(WHAT TO WORK ON) Look below for the line containing "Document page, 2001x1125 pixels."; from there, print each line exactly up to and including the line containing "Page size: 2400x1350.", and stop.

---- RECORDS FOR THIS EXERCISE

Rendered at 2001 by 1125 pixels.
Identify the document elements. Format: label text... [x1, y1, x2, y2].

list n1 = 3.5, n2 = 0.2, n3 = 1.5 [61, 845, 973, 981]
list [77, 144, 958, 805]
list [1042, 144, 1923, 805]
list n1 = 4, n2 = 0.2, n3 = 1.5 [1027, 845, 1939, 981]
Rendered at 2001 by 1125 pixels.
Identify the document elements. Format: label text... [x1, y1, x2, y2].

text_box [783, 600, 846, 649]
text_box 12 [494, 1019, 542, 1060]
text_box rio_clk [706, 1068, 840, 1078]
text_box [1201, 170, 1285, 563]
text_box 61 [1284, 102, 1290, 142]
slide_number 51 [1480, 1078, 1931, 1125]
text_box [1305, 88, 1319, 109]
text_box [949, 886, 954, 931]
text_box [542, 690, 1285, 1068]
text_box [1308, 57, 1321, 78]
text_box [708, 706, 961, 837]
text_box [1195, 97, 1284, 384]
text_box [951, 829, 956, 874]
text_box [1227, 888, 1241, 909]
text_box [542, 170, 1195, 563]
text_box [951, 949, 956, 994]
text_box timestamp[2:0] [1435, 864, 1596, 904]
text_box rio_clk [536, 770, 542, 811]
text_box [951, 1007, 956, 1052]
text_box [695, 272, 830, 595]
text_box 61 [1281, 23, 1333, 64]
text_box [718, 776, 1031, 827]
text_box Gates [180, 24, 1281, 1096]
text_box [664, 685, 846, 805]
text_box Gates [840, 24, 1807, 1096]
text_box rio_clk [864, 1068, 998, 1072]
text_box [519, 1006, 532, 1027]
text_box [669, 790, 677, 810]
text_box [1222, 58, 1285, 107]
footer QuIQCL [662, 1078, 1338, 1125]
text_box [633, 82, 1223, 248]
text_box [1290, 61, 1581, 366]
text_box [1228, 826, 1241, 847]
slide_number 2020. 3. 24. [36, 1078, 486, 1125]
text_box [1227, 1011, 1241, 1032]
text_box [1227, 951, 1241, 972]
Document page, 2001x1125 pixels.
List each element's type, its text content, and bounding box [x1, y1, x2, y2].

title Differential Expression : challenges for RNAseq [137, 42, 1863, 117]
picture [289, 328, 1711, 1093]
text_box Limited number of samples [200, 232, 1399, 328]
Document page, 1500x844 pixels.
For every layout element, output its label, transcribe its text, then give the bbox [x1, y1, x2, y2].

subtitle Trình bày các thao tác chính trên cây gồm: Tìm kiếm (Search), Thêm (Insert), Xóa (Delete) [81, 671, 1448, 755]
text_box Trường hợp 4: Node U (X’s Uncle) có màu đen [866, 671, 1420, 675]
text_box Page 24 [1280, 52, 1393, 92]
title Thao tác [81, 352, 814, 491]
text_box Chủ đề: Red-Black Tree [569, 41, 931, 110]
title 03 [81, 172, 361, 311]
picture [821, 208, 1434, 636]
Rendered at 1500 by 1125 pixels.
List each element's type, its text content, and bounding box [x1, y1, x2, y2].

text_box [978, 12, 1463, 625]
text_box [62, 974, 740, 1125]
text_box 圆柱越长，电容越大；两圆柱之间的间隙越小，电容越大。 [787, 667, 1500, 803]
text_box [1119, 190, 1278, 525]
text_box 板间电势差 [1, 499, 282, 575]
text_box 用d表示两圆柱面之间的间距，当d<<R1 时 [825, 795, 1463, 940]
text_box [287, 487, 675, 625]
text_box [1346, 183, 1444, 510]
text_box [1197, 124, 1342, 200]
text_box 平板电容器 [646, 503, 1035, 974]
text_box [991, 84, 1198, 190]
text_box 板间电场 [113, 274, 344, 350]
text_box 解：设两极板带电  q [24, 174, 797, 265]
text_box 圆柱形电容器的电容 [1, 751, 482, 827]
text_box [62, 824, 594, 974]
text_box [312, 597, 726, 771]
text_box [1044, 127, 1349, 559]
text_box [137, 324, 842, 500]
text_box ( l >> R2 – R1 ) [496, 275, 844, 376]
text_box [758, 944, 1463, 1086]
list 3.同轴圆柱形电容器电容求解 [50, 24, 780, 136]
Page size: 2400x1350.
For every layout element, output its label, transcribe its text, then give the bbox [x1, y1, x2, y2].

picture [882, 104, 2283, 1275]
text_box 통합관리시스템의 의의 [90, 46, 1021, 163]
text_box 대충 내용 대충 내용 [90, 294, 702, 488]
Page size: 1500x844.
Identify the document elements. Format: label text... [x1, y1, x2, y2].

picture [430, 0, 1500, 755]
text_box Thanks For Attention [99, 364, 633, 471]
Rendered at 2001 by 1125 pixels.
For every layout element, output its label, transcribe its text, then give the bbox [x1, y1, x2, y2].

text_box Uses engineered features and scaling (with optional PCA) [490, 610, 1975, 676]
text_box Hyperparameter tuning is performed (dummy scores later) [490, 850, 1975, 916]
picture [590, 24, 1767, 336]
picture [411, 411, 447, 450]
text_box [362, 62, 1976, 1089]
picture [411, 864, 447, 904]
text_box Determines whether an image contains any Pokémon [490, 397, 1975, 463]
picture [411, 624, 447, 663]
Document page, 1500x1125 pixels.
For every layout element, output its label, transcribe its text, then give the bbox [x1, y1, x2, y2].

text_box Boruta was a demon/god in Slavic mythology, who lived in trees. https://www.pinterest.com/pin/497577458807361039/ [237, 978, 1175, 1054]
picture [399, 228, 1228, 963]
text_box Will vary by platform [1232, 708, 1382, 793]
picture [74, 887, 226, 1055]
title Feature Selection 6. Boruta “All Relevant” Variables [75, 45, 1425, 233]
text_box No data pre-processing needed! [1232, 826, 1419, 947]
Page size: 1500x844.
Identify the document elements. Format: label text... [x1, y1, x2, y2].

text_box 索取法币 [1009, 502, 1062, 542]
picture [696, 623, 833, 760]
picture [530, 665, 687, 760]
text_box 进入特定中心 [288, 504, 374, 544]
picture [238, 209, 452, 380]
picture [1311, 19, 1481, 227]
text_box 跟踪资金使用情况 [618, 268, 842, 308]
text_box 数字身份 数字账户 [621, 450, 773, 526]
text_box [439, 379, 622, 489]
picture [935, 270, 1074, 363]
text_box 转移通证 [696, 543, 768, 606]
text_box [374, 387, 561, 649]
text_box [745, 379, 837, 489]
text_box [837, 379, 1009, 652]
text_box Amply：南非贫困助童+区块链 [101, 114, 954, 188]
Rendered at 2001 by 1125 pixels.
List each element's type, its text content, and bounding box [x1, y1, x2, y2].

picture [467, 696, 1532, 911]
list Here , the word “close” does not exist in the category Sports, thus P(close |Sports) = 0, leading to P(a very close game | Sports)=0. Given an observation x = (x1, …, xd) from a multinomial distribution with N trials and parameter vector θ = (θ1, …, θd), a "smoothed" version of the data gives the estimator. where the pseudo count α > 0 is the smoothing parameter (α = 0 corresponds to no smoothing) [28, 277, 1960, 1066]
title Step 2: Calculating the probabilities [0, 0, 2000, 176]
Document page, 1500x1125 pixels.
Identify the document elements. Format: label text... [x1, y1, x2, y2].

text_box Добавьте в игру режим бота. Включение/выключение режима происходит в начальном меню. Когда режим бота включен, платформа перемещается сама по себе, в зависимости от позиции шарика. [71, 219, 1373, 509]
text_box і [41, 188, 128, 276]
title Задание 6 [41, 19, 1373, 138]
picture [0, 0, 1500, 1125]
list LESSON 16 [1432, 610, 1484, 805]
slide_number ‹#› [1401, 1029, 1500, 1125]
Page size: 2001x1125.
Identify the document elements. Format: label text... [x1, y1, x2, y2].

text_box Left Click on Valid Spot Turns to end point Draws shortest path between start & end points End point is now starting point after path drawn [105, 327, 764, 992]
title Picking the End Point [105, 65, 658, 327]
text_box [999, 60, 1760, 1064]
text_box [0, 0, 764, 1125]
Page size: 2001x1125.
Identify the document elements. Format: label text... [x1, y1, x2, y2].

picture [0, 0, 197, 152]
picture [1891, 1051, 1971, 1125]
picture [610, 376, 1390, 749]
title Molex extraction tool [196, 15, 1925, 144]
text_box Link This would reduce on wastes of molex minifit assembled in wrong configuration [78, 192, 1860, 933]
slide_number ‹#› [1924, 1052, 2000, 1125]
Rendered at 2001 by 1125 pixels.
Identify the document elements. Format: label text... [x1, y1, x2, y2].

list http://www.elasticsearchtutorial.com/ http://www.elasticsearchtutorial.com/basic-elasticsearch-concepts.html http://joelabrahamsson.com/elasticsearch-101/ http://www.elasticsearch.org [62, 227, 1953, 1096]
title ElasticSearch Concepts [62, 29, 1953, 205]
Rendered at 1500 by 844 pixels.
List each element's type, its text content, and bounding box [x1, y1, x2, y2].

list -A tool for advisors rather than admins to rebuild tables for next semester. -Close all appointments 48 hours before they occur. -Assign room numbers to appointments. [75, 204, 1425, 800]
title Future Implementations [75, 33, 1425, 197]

--------

(ANSWER BELOW)
Document page, 2001x1125 pixels.
List each element's type, its text content, and bounding box [x1, y1, x2, y2].

title Differential Expression : challenges for RNAseq [137, 42, 1863, 117]
picture [289, 328, 1711, 1093]
text_box Limited number of samples [200, 232, 1399, 328]
Document page, 1500x844 pixels.
For every layout element, output its label, transcribe its text, then give the bbox [x1, y1, x2, y2].

subtitle Trình bày các thao tác chính trên cây gồm: Tìm kiếm (Search), Thêm (Insert), Xóa (Delete) [81, 671, 1448, 755]
text_box Trường hợp 4: Node U (X’s Uncle) có màu đen [866, 671, 1420, 675]
text_box Page 24 [1280, 52, 1393, 92]
title Thao tác [81, 352, 814, 491]
text_box Chủ đề: Red-Black Tree [569, 41, 931, 110]
title 03 [81, 172, 361, 311]
picture [821, 208, 1434, 636]
Rendered at 1500 by 1125 pixels.
List each element's type, its text content, and bounding box [x1, y1, x2, y2].

text_box [978, 12, 1463, 625]
text_box [62, 974, 740, 1125]
text_box 圆柱越长，电容越大；两圆柱之间的间隙越小，电容越大。 [787, 667, 1500, 803]
text_box [1119, 190, 1278, 525]
text_box 板间电势差 [1, 499, 282, 575]
text_box 用d表示两圆柱面之间的间距，当d<<R1 时 [825, 795, 1463, 940]
text_box [287, 487, 675, 625]
text_box [1346, 183, 1444, 510]
text_box [1197, 124, 1342, 200]
text_box 平板电容器 [646, 503, 1035, 974]
text_box [991, 84, 1198, 190]
text_box 板间电场 [113, 274, 344, 350]
text_box 解：设两极板带电  q [24, 174, 797, 265]
text_box 圆柱形电容器的电容 [1, 751, 482, 827]
text_box [62, 824, 594, 974]
text_box [312, 597, 726, 771]
text_box [1044, 127, 1349, 559]
text_box [137, 324, 842, 500]
text_box ( l >> R2 – R1 ) [496, 275, 844, 376]
text_box [758, 944, 1463, 1086]
list 3.同轴圆柱形电容器电容求解 [50, 24, 780, 136]
Page size: 2400x1350.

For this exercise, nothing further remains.